Foto: Netflix

Dizem que para conhecer bem uma pessoa é preciso casar com ela, mas que só se irá conhecê-la de verdade na separação. Esse seria o momento quando as máscaras cairiam e quando cada um revelaria quem é de fato. Quantas histórias semelhantes à essa você já não ouviu? “Eu não sabia com quem tinha casado”. “Estava morando com uma pessoa desconhecida”.

Tem um fundo de verdade, mas é mais complicado do que isso.

De fato os processos de separação, quando se enveredam para discussões jurídicas, sobretudo materiais, costumam trazer para primeiro plano aspectos que não faziam parte do relacionamento ou que não eram muito relevantes. Isso dá a impressão de que a pessoa não era conhecida, já que esse lado – nada amoroso, materialista, mesquinho até – não fazia parte do dia-a-dia. Evidentemente trata-se de uma simplificação. Crer que esse ser autocentrado que se revela no divórcio representa o todo de alguém é tão ingênuo como ter acreditado que egoísmo não fazia parte da personalidade dele ou dela.

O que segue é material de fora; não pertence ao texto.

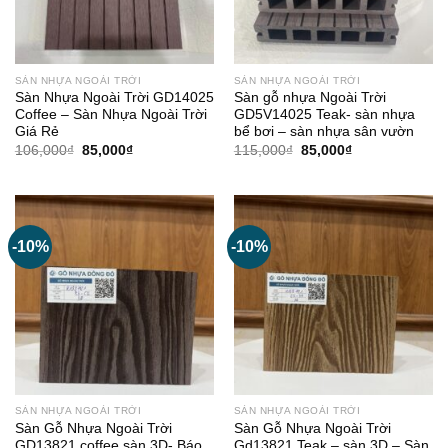
SÀN NHỰA NGOÀI TRỜI
SÀN NHỰA NGOÀI TRỜI
Sàn Nhựa Ngoài Trời GD14025
Sàn gỗ nhựa Ngoài Trời
Coffee – Sàn Nhựa Ngoài Trời
GD5V14025 Teak- sàn nhựa
Giá Rẻ
bể bơi – sàn nhựa sân vườn
Giá
Giá
Giá
Giá
106,000
₫
85,000
₫
115,000
₫
85,000
₫
gốc
hiện
gốc
hiện
là:
tại
là:
tại
106,000₫.
là:
115,000₫.
là:
85,000₫.
85,000₫.
-10%
-10%
SÀN NHỰA NGOÀI TRỜI
SÀN NHỰA NGOÀI TRỜI
Sàn Gỗ Nhựa Ngoài Trời
Sàn Gỗ Nhựa Ngoài Trời
GD13821 coffee sàn 3D- Báo
Gd13821 Teak – sàn 3D – Sàn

Nossa tendência a julgar a realidade de forma binária – ou isso ou aquilo, preto ou branco – nos leva a enxergar o ser humano de forma unidimensional. Se a pessoa é boa, não é ruim. Se for corajosa, não é covarde. Se meu ex-marido é cruel no divórcio, não pode realmente ser amoroso como se mostrara até então. Se a ex-esposa revela-se egoísta, a generosidade de antes era uma fachada. Ignorar que somos seres múltiplos, complexos, cheios de camadas, instáveis, traz essa sensação de incompatibilidade entre o antes e o agora. Um dos dois momentos deve ser mentira.

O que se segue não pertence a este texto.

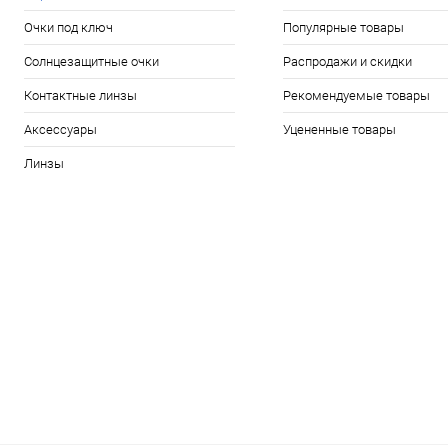
Очки под ключ
Популярные товары
Солнцезащитные очки
Распродажи и скидки
Контактные линзы
Рекомендуемые товары
Аксессуары
Уцененные товары
Линзы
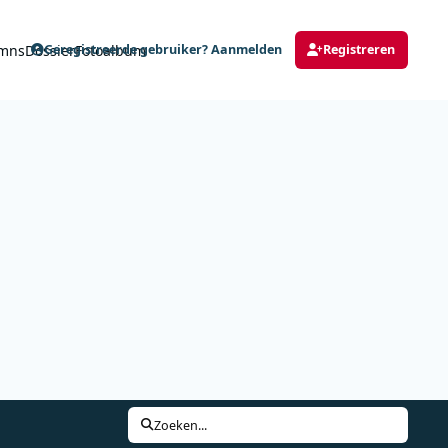
mns
Dossier
Fotoalbum
Geregistreerde gebruiker? Aanmelden
Registreren
Zoeken...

Fugir dessa armadilha do simplismo é um dos grandes méritos do filme História de um casamento, produção da Netflix indicada a meia dúzia de Oscars. A primeira pista está já no título, aparentemente contraditório para um filme que na verdade conta a história de um divórcio. Mas por mais que a trama gire em torno da loucura que pode se tornar uma separação litigiosa o roteirista e diretor Noah Baumbach se recusa a limitar os personagens à essa dimensão. A excelente atuação dos protagonistas Scarlett Johansson e Adam Driver mostra que ambos têm mesmo um lado agressivo, hostil e belicoso, aquele que faz questão de lembrar o pior do relacionamento, ao mesmo tempo em que se mantém humanos, frágeis, apaixonados até, lembrando o tempo todo que aquela relação é mais do que uma briga de tribunal. Não há um lado verdadeiro em oposição ao falso. Somos tudo ao mesmo tempo.

É uma visão um pouco mais angustiante da vida. Seria mais simples e tranquilizador colocar as coisas – e as pessoas – em determinadas caixas: bom, ruim, certo, errado. No entanto é também uma visão  libertadora saber que nem nós nem os outros somos prisioneiros de rótulos.

Mas a liberdade, afinal, não existe sem angústia.